Замечательный город, мало того, что там было много прекрасных литераторов, так уже есть специфический, ни с чем не перепутаешь, одесский анекдот. Ты-то ближе к литературе и к философии, я-то отношусь к поколению, которому пришлось «чему –нибудь и как-нибудь», и — самому… т .е., момент печальный… конечно, мне очень повезло. Я и знаком был со многими людьми, даже вот то, что я ходил в литобъединение…
Е.Е. — Вы что-то писали?
В.Х. — На ту пору – да. Сейчас я тебе объясню, что происходило. Поскольку я вырос в приёмной семье, когда я подрос, сказали ,что мать тоже писала стихи и предложили тетрадь даже.. Но на то время я был что-то очень увлечен Брюсовым. И для того, чтобы не быть разочарованным в близких и дорогих, я постарался в руки не брать. Не читал… А что касается меня, лучшее, что было, это, наверное, касалось одесских лиманов и основной шутки, которая касается меня, что я одесскими подошвами как-бы стоял на культурном пласте — там, античный мир, осколки от амфор, т.е. большее преимущество перед теми, кто родился в Москве, ну и дальше… Хотя я теперь понимаю, что цивилизация, следы человека по всей земле разбросаны так, что ученые могут себе голову поломать.

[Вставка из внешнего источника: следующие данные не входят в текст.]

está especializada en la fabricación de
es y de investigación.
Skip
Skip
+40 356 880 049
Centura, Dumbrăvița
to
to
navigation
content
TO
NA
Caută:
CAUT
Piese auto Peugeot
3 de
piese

Валентин фотографирует объеденную кисть винограда и говорит:
— Лоза виноградная для меня была всегда дорога. И вот, один из хороших художников Армении, который живет в Париже, сделал хорошую выставку в Одессе. И там были кусты винограда. И мы, как одесситы, его приветствовали и отпраздновали, потому что для нас, как для одесситов, тоже всегда имела значение лоза. Если спирт придумали люди, то лоза — это напиток богов, всё это принадлежало богам, пока каким-то образом это не попало к людям, которые не всегда как бы понимают, что это такое.
— Многим без разницы — они ходят по мрамору, топчут шерстяные ковры, но, всё-таки важно — знать…
— Ну вот: женщина пользуется утюгом и ей — до лампочки, что там бегает в проводах, она даже не догадывается, что учёные не догадываются, что там бегает в проводах. — Я фотографией давно не занимался. Но ею всегда интересно заниматься. Кстати! Вот тут, интересна лоза и её тень — вы заметили, что мы раньше реагируем на тень, чем появляется конкретный человек…
На рабочем столе лежат деревянные рыбки, коллекция деревянных жуков, вырезанных Валентином.
В.Х. — Я сначала думал, что это будет для ребёнка. Ну, а дети же поиграются, и потом это им становится неинтересным. И я, как поц, потом занимался этими рыбками.
(Вспоминаем о созданной А.Гордоном «Партии Общественного Цинизма», в сокращении «ПОЦ», которую он недавно продал за 6 долларов. Валя комментирует: “Ну да, у него — наследственность: папа же – одессит”, что-то ищет на полу, среди рисунков, затем, опершись на стену рукой, нечаянно касается моего портрета, написанного им — тот качнулся. Валя внимательно оценил это: “А это — уже кинетика”. На глаза ему попадается журнал:
В.Х. — Вот время! Журналы: «Деньги», «Дурдом»!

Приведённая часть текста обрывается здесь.